The CDC recently released a national botulism surveillance summary for 2015.
The Centers for Disease Control and Prevention (CDC) recently released a national surveillance summary for 2015 on a rare, but serious, paralytic illness: botulism. The illness should ring familiar as it made headlines recently as the cause of an outbreak in Sacramento, California, that was traced back to contaminated nacho cheese served and sold at a local gas station.
According to the CDC, botulism is “caused by a toxin that attacks the body’s nerves and causes difficulty breathing, muscle paralysis, and even death. This toxin is made by Clostridium botulinum and sometimes Clostridium butyricum and Clostridium baratii bacteria. These bacteria can be spread by food and sometimes by other means.” There were a total of 199 confirmed and 14 probable botulism cases in the United States in 2015. The total of confirmed cases is up since the previous year, 2014, when only 161 confirmed botulism cases had been reported.
The authors of the report also shared that infant botulism accounted for the majority (71%) of the confirmed cases. Infant botulism “can happen if the spores of the bacteria get into an infant’s intestines,” according to the CDC. Once in the intestines, the spores have the potential to grow and produce the toxin, which results in illness. Infant botulism cases were reported from 33 states as well as the District of Columbia, with the median age of the patients being 2.7 months old. The authors also noted that toxin type B was responsible for the majority of the cases, 56%. No deaths related to infant botulism had been reported in 2015.

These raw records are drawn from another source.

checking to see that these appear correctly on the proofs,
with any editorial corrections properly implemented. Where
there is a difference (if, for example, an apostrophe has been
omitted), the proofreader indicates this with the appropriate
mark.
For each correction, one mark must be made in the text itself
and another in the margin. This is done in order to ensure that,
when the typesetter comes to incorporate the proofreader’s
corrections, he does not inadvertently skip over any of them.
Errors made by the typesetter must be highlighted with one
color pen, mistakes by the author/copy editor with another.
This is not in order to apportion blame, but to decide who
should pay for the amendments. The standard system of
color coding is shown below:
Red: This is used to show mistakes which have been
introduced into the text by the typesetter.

In 2015, food-borne botulism accounted for 20% of the confirmed cases (see Table 2a), and had been reported from a total of 7 states. For this kind of botulism, the median age of patients was 59, with a wide range of 9 to 92 years. According to the report, there were 5 food-borne botulism outbreaks in 2015, which accounted for 37 cases collectively. One outbreak was linked back to contaminated home-canned potatoes used in a potato salad provided at a church potluck, another outbreak was associated with fermented seal flipper, and another outbreak was linked with roasted beets used in a soup. The food-borne sources for those last 2 outbreaks remain unknown. The authors also noted that toxin type A was responsible for the majority of the foodborne cases, or 87%, and one death was reported.
Another kind of botulism, wound botulism, accounted for 8% of confirmed cases for 2015, which had been reported from 5 states. The patients ranged in age from 12 to 61 years old, and the median age of those infected was 49 years. Again, toxin type A accounted for the majority of the cases (93%). The authors also noted that 93% of the individuals who were infected with wound botulism were injection drug users. According to the CDC, those who inject illicit drugs, “especially black tar heroin” under the skin or into a muscle, are at increased risk of wound botulism infection. One death due to wound botulism was reported.
The authors also noted that “botulism of unknown or other transmission category” accounted for 2% of the confirmed cases and had been reported in a total of 3 states. For this group, the median age of those infected was 47 years, with an age range of 27 to 71 years. Toxin type A was responsible for all of these cases. Although the route of transmission for these cases is unknown, the authors note that 2 cases “were suspected to be adult intestinal colonization,” which is a “rare form of botulism thought to have a similar mechanism as infant botulism.” The other 2 cases did not have any risk factors for adult intestinal colonization; the individuals did not consume a “suspect food,” and did not have any wounds. For this group, 1 death was reported.
Although botulism is rare, the illness can have serious implications such as breathing difficulties, muscle paralysis, or death. Food-borne botulism can be prevented and safety tips for handling and preparing common foods to prevent botulism are available on the CDC website. Pratitioners should advise their patients who partake in home canning, to be particularly careful, because if the process is not done properly, canned vegetables and fruits can potentially cause botulism. Therefore, following the proper techniques, using the right equipment, and throwing out any suspect food, is imperative.